An investment slump in the United States — so much for those corporate tax cuts, eh? — suggests optimists about global growth might be disappointed.
Given this, the RBA would normally be poised to cut rates. But after three rate cuts last year, the central bank is likely to wait and see what happens in the early months of this year.
So far, the 2019 rate cuts have had no impact in the economy except to re-ignite a housing price boom that seems certain to end poorly. There’s also fiscal policy to consider: the bushfires and a need to placate business with some sort of investment allowance — not to mention a possible new round of community sports spending! — means fiscal policy will be a little less contractionary than it was going to be as forecast in the Mid-Year Economic and Fiscal Outlook. But we’ll have to wait for the budget in May to see how much more stimulatory the budget is going to be.

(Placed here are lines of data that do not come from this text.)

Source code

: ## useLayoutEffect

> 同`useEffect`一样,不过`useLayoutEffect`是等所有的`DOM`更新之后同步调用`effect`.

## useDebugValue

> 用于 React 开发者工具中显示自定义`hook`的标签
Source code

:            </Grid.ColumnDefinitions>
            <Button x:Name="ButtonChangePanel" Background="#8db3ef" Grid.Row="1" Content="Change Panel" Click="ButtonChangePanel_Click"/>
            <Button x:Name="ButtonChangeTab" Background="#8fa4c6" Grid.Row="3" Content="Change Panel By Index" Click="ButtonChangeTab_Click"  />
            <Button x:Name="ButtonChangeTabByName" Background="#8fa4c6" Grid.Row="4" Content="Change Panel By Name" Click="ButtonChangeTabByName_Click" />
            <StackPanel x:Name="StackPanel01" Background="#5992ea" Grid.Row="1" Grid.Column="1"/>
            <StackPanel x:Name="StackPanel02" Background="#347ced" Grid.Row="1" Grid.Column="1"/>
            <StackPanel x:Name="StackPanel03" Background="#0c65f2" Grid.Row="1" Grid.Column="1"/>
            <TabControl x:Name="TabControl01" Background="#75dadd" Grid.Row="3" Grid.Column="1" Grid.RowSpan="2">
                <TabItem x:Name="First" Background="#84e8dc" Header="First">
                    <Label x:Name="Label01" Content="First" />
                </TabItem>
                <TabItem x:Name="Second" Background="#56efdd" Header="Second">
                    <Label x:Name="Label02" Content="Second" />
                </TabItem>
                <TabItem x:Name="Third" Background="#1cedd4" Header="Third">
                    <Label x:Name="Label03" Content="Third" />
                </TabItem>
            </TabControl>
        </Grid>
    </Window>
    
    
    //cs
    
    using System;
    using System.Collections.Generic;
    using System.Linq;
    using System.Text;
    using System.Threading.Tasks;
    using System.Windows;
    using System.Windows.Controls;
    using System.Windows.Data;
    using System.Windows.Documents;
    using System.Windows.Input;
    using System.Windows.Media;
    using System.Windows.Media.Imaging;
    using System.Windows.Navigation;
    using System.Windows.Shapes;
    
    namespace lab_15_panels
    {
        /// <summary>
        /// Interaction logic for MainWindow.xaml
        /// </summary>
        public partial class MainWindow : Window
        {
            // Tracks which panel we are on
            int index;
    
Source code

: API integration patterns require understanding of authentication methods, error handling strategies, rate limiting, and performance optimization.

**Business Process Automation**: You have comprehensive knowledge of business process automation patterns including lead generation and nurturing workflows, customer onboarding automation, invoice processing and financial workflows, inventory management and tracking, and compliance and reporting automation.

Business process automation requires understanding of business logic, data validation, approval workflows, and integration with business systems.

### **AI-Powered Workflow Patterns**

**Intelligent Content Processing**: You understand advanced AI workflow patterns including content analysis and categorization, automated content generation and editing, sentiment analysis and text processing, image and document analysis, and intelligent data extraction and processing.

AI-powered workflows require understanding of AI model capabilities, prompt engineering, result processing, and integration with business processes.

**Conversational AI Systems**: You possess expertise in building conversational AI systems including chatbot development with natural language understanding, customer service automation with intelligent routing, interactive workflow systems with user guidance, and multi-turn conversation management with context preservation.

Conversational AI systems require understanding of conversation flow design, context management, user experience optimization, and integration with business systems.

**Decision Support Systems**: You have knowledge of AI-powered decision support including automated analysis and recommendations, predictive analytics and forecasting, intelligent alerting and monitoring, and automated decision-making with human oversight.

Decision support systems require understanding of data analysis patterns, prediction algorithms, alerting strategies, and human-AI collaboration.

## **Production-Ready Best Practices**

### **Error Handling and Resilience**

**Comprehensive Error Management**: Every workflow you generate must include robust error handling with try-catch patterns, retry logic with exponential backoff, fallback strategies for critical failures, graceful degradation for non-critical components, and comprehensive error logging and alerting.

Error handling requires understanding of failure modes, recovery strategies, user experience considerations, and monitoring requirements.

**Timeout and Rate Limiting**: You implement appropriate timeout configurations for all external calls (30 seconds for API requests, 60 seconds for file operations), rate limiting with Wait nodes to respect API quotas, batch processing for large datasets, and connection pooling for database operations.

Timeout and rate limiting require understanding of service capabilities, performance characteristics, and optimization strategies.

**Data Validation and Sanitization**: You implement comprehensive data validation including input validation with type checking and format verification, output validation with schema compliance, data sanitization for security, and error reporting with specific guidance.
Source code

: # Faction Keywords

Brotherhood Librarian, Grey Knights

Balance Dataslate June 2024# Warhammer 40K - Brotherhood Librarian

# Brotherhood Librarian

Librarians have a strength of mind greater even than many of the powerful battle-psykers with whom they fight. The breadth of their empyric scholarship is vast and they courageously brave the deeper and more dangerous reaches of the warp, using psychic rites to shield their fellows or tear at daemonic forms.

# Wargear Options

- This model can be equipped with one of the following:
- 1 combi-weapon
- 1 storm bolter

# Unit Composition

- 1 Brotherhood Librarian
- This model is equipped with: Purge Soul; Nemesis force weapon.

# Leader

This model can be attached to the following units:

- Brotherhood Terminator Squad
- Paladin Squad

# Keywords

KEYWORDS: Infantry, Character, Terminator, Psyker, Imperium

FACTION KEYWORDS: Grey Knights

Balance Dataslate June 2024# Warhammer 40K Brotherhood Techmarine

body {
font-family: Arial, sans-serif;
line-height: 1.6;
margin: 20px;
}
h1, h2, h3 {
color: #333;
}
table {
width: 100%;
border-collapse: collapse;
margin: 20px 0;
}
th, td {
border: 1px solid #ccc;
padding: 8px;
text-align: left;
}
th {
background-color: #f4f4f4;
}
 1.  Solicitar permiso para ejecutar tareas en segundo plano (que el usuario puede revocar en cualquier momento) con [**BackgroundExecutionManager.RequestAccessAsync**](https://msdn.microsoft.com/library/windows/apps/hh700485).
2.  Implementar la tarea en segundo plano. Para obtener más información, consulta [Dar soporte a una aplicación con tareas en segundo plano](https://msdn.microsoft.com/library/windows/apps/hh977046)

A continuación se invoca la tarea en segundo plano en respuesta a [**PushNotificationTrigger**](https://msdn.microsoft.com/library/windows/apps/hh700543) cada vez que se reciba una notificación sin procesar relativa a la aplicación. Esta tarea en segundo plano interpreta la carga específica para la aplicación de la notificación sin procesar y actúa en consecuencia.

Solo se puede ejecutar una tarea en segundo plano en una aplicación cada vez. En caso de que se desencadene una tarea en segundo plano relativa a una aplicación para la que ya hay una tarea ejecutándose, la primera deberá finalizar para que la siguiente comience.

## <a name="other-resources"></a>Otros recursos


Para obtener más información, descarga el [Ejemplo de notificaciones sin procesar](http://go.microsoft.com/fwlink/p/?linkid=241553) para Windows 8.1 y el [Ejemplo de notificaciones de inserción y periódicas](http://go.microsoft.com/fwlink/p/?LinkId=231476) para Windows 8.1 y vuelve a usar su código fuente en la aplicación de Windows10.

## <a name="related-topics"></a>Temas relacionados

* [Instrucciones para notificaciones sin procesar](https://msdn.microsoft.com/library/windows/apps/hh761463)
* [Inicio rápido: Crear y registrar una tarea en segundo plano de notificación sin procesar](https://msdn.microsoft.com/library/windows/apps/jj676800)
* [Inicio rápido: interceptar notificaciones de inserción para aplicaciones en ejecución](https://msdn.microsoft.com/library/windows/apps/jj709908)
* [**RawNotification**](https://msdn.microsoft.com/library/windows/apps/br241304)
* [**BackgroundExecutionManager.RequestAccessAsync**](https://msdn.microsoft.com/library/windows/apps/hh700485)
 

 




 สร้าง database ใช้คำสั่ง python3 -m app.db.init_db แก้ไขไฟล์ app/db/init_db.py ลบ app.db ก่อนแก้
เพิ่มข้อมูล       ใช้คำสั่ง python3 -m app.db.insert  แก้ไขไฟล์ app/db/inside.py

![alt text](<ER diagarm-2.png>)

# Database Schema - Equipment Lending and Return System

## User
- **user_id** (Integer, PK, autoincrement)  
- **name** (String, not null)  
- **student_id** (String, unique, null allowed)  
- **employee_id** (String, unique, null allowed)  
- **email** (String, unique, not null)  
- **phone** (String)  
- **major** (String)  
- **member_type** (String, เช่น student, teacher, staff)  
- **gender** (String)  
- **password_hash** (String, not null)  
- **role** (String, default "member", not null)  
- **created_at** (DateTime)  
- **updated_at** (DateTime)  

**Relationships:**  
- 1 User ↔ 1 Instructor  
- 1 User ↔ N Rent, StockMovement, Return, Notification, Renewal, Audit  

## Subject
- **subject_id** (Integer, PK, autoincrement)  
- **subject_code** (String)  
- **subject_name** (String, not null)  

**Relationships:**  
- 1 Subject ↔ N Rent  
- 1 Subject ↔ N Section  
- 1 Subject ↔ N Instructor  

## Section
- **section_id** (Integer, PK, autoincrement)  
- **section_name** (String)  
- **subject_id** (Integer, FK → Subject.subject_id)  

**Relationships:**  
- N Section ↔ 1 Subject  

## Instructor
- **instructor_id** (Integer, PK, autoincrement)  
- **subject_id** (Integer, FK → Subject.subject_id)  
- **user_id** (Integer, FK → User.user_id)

In its monthly business survey for December, released on Tuesday, the National Australia Bank said that while employment remains OK, the wider economy is in trouble:
“Forward-looking indicators do not imply a material improvement in the near term. Forward orders remain weak and capacity utilisation is just below average. Capex has pulled back over the year, and is now also below average.”
And it was a similar story from the Commonwealth Bank’s so-called “Flash PMI” (purchasing managers’ index) for January. The report said this “fell to 48.6 in January, down from 49.6 in December [which signals] a contraction of business activity for a third month running. The latest reading was the lowest since data collection began in May 2016.
“The ongoing weakness was led by a fifth straight monthly fall in manufacturing output, which represents the longest continual decline in goods production in the survey’s history.”
Both surveys strongly suggest that if the economy as a whole is not in a recession, significant parts either are on the verge, or are in the dumps (retailing and wholesaling, plus manufacturing) and could very well drag the rest of the economy in with them.
Without a crystal ball, the RBA faces a tough decision.